■ **SELECTED TEXT**:
Capitalism’s Bootboy: the IMF’s International Record

Logo of IMF

It is perhaps the ultimate testimony to the Fianna Fáil/Green government’s record that when the IMF’s representatives arrived in Dublin in October last year they were welcomed by many, as Ultán Gillen explains it may well be a response that will be regretted.

Go to the website of the International Monetary Fund, and you will find the following description of its aims. “The International Monetary Fund (IMF) is an organisation of 187 countries, working to foster global monetary cooperation, secure financial stability, facilitate international trade, promote high employment and sustainable economic growth, and reduce poverty around the world.”

It is hard to disagree with these aims. No progressive person can argue with the desire to foster employment and sustainable growth and to reduce the global poverty that keeps over three billion people eking out an existence on less than $2.50 per day. However, the actual purpose of the IMF is a lot different: the real job of the IMF is to protect and promote the interests of international capital.

The IMF’s primary method for doing that is to offer to “help” indebted countries by loaning them money at high rates of interest in return for the “liberalisation” of their internal markets and their trade relations with other countries. In practice, this means ruthless cuts to public services and social security, the selling-off at low prices of valuable public assets, and taxation policies and terms of trade that suit the multinational corporations and governments of the strong imperialist countries. It is not for nothing that the IMF has been described as “a kind of global loan shark”.

■ **LISTED ENTRIES**:
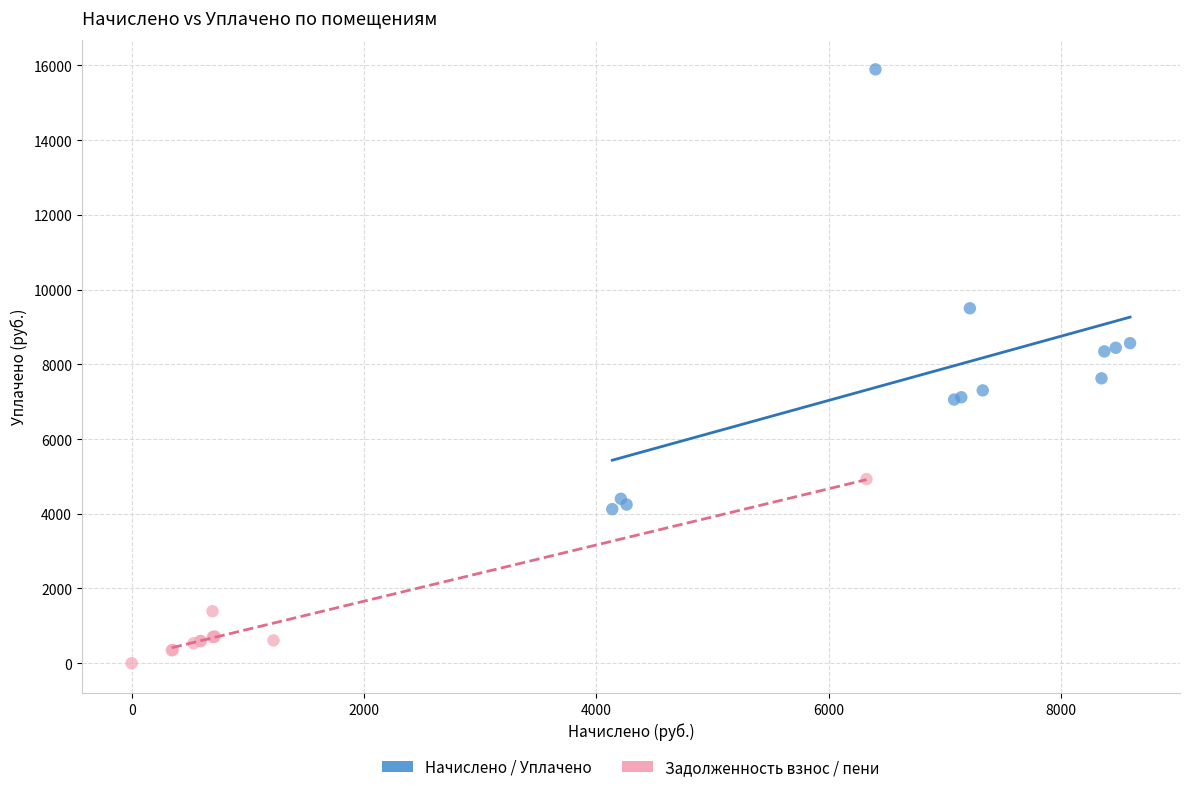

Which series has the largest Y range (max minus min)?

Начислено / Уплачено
==
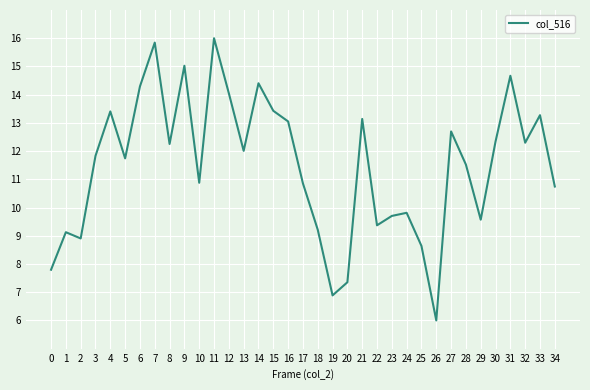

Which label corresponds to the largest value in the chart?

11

■ **WORK REQUEST**:
Please carry the article on the IMF's international record further, picking up right after its last sentence. The items can be set aside; they play no part here.

■ **TASK ANSWER**:
The costs of IMF “aid” are not just financial. The most obvious effect of an IMF “bailout” is the debt that generations of a country’s real producers of wealth –the working class- will have to pay off. But there are other consequences. In the aftermath of the fall of the socialist states in eastern Europe, there was a rush to claim these newly-available markets for the neo-liberal form of capitalism. The IMF provided the shock troops, teaching the methods and ideology of capitalism to the new elites seizing control of public assets for themselves.

The human cost of this IMF-led transition to neo-liberalism has been immense. A study undertaken by academics from Cambridge and Yale has demonstrated how IMF diktats on reducing public spending on health have caused increased deaths from tuberculosis in eastern Europe. “Participating in an IMF program was associated with increased tuberculosis incidence, prevalence, and mortality rates by 13.9%, 13.2%, and 16.6%, respectively. Each additional year of participation in an IMF program was associated with increased tuberculosis mortality rates by 4.1%, and each 1% increase in IMF lending was associated with increased tuberculosis mortality rates by 0.9%. On the other hand, we estimated a decrease in tuberculosis mortality rates of 30.7% … associated with exiting the IMF programmes.”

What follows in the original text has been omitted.